Hyper-converged infrastructure developer Nutanix in late September went public with an initial price of $16 per share, which climbed as high as nearly $47 but is now back in the $18 range.
All-flash storage vendor Pure Storage in October 2015 also hit the public markets at $16 a share and now sits at around $13 to $14. Both Pure Storage and Nutanix have market caps north of $2.5 billion.
Also, the IPO plans of at least one hot storage startup, hyper-converged infrastructure vendor SimpliVity, were squashed when Hewlett-Packard Enterprise acquired them.
Sales Soaring, But…
Tintri's sales have grown quickly the last few years, but the rate of growth has slowed.

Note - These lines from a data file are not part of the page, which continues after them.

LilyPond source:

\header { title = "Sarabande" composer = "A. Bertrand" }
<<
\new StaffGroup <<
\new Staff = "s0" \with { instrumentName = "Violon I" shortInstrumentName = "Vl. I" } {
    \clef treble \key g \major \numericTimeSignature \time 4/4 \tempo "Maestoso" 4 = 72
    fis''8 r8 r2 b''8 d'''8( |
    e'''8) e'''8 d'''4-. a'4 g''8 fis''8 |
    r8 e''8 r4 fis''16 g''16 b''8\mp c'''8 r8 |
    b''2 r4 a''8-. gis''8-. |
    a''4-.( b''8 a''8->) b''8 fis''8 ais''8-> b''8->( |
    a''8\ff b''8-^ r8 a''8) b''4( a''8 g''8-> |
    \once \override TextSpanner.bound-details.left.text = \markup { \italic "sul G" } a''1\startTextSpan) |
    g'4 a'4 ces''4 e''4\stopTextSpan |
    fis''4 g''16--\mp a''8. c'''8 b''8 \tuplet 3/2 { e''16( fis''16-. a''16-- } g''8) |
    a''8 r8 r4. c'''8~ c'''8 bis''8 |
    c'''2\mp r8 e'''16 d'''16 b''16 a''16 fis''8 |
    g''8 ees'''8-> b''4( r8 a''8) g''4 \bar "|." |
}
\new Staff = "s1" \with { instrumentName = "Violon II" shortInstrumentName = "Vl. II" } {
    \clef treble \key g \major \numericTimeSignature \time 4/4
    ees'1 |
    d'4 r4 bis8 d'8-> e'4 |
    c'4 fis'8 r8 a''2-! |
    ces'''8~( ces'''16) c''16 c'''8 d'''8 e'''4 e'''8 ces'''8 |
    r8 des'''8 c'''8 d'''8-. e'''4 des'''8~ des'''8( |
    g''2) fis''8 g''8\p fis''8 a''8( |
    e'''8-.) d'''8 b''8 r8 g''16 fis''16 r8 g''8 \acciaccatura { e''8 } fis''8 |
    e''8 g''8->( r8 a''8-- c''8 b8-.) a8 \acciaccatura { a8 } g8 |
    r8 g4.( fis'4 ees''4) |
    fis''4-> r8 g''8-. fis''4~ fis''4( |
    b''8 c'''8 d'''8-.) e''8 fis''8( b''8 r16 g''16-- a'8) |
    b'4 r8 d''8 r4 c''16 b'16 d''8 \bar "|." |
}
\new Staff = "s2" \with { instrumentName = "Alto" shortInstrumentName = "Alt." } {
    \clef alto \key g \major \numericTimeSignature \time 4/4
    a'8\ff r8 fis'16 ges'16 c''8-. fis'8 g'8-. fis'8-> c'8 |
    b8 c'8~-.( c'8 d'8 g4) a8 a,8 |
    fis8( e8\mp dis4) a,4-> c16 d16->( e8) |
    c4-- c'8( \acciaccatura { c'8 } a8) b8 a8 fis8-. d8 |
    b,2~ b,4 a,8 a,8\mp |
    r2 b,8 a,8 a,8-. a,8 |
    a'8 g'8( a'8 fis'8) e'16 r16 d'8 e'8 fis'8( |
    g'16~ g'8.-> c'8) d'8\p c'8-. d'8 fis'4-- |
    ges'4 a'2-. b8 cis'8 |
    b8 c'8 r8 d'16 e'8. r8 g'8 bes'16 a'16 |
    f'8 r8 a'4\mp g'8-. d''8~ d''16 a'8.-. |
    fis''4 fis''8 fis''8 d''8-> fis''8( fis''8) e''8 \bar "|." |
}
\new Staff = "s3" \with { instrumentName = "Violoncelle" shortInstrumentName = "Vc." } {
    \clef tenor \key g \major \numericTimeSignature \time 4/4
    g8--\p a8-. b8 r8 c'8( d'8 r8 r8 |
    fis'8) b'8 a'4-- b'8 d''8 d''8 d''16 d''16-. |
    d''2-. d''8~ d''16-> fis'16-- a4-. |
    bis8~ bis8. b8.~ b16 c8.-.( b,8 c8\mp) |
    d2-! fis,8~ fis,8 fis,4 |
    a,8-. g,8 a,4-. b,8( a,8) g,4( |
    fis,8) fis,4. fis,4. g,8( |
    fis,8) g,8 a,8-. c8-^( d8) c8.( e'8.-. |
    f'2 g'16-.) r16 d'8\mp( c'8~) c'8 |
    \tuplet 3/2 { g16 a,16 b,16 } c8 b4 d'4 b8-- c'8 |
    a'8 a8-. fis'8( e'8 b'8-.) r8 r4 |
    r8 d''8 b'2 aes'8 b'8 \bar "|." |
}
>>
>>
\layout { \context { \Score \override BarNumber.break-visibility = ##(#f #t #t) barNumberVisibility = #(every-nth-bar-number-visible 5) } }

Tintri, in its SEC filing, said it had $125.1 million in revenue for fiscal year 2017, its last full fiscal year, which ended January 31. That was up 45 percent over the $86.0 million the company reported for the 2016 financial year.
Sales grew 72.7 percent in 2016 compared to fiscal 2015. Sales in fiscal 2015 were up 92 percent over the year prior.
Sales to U.S. federal, state, and local governments account for under 10 percent of revenue. About 30 percent of total revenue came from outside the U.S. in fiscal 2017.
Losses Increasing Faster That Sales
Tintri claimed a net loss of $105.8 million in fiscal 2017, up less than 5 percent over the loss of $101.0 million in fiscal 2016. The fiscal 2016 loss, however, was up over 45 percent of 2015's loss of $69.7 million, indicating improved finances.
Tintri said that, as of April 30, it has had accumulated losses of $376.0 million. The accumulated losses could grow as Tintri continues to ramp up hiring and investment in developing its product and services offerings.
Sales Quality Improving
Tintri said its software sales are showing strong growth, with stand-alone software license revenue now accounting for 17.4 percent of total revenue. The company also reported 13 deals of over $1 million in fiscal 2017, up from three in fiscal 2015. That, combined with improved scale, lower component costs, and repeat purchased by existing customs gave the company a 65 percent gross margin in fiscal 2017.
The Competition
Tintri in the SEC filing acknowledged competition from numerous established companies, especially large system vendors including Dell EMC, NetApp, Hitachi Data Systems, HP Enterprise, IBM, and VMware. Smaller competitors include Nutanix, Pure Storage, and Nimble Storage, which in March was acquired by HPE.
Tintri is not shy about competing, as seen in this poster Tintri set up in the baggage claim area of the Las Vegas airport to greet attendees of the Dell EMC World conference in May.
Channel Is Key To Success, Or To Failure
Tintri depends on channel partners and distributors for a substantial majority of its sales, with 89 percent of fiscal 2016 and 85 percent of fiscal 2017 sales coming from partners. The company also depends on its channel partners to manage the customer sales process and to generate sales opportunities. Tintri had 388 global channel partners as of April 30 and it plans to increase that number.
"If we fail to maintain existing channel partners or develop relationships with new channel partners, our business, operating results and financial condition may be adversely affected," the company wrote in the SEC filing.
'Huge Fan' of Tintri
Aaron Cardenas (pictured), CEO and founder of P1 Technologies, a Hermosa Beach, Calif.-based solution provider and Tintri channel partner, said he is a huge fan of the company and has already sold Tintri technology to a dozen large enterprise accounts in Southern California.
"We haven't had a single issue," Cardenas told CRN. "Every client says it’s the best product they own. I'm glad to see they are doing an IPO."
Cardenas said the biggest problem with Tintri to date is that it is a company with nearly no marketing. "They've done an abysmal job of marketing," he said. "I call it the best storage company you've never heard of."
The IPO could be a selling point for Tintri, or not, Cardenas said. "Look at Nutanix, Pure Storage, and Nimble Storage," he said. "They're stock price charts looked like ski slopes.